*** Recorded data

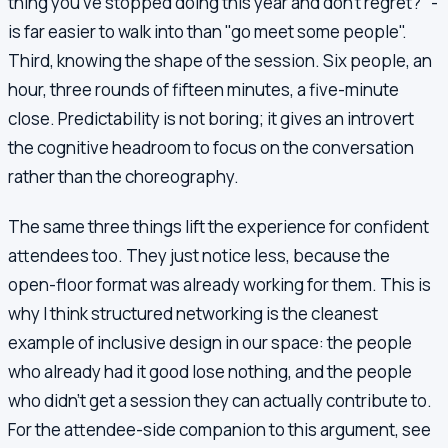
thing you've stopped doing this year and don't regret?" -
is far easier to walk into than "go meet some people".
Third, knowing the shape of the session. Six people, an
hour, three rounds of fifteen minutes, a five-minute
close. Predictability is not boring; it gives an introvert
the cognitive headroom to focus on the conversation
rather than the choreography.
The same three things lift the experience for confident
attendees too. They just notice less, because the
open-floor format was already working for them. This is
why I think structured networking is the cleanest
example of inclusive design in our space: the people
who already had it good lose nothing, and the people
who didn't get a session they can actually contribute to.
For the attendee-side companion to this argument, see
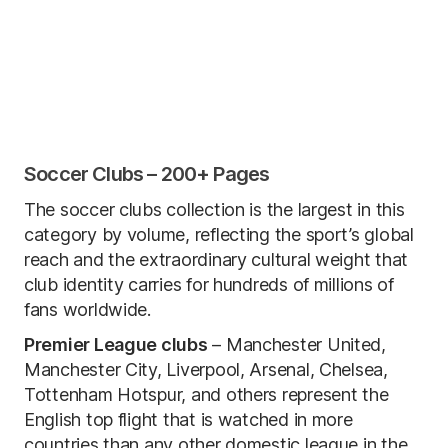
Soccer Clubs – 200+ Pages
The soccer clubs collection is the largest in this
category by volume, reflecting the sport’s global
reach and the extraordinary cultural weight that
club identity carries for hundreds of millions of
fans worldwide.
Premier League clubs
– Manchester United,
Manchester City, Liverpool, Arsenal, Chelsea,
Tottenham Hotspur, and others represent the
English top flight that is watched in more
countries than any other domestic league in the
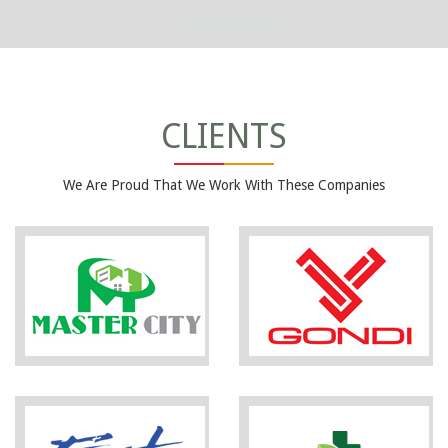
CLIENTS
We Are Proud That We Work With These Companies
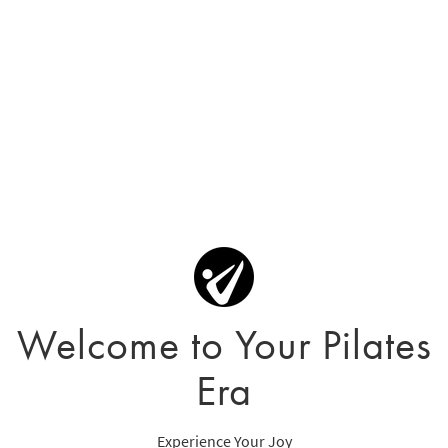
Welcome to Your Pilates
Era
Experience Your Joy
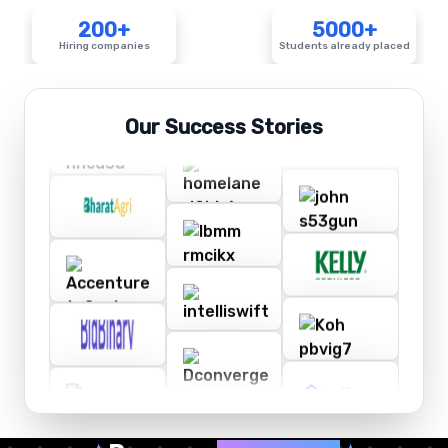
200+
5000+
Hiring companies
Students already placed
Our Success Stories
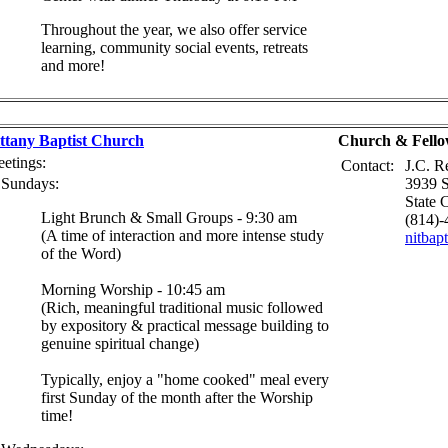
Throughout the year, we also offer service
learning, community social events, retreats
and more!
ttany Baptist Church
Church & Fello
etings:
Contact:
J.C. R
Sundays:
3939 S
State 
Light Brunch & Small Groups - 9:30 am
(814)-
(A time of interaction and more intense study
nitba
of the Word)
Morning Worship - 10:45 am
(Rich, meaningful traditional music followed
by expository & practical message building to
genuine spiritual change)
Typically, enjoy a "home cooked" meal every
first Sunday of the month after the Worship
time!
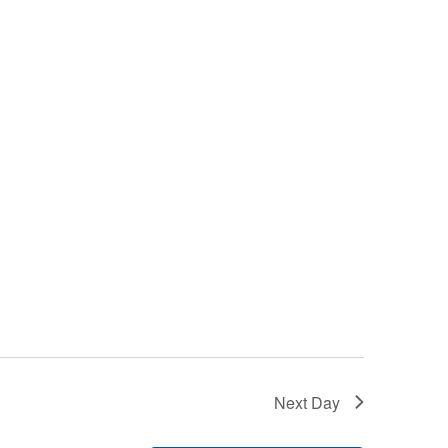
Next Day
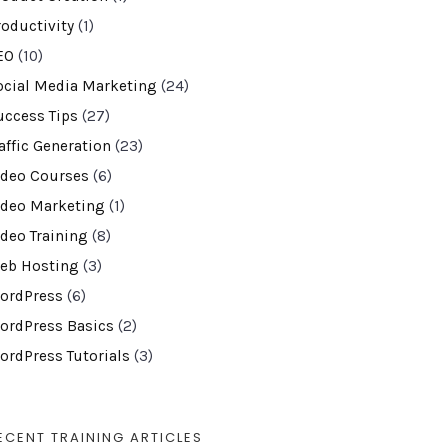
roductivity
(1)
EO
(10)
ocial Media Marketing
(24)
uccess Tips
(27)
affic Generation
(23)
ideo Courses
(6)
ideo Marketing
(1)
ideo Training
(8)
eb Hosting
(3)
ordPress
(6)
ordPress Basics
(2)
ordPress Tutorials
(3)
ECENT TRAINING ARTICLES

******

Transcribe, without any change, every line from the one containing "roductivity" through the final line of the records.

=== Expected output ===
roductivity
(1)
EO
(10)
ocial Media Marketing
(24)
uccess Tips
(27)
affic Generation
(23)
ideo Courses
(6)
ideo Marketing
(1)
ideo Training
(8)
eb Hosting
(3)
ordPress
(6)
ordPress Basics
(2)
ordPress Tutorials
(3)
ECENT TRAINING ARTICLES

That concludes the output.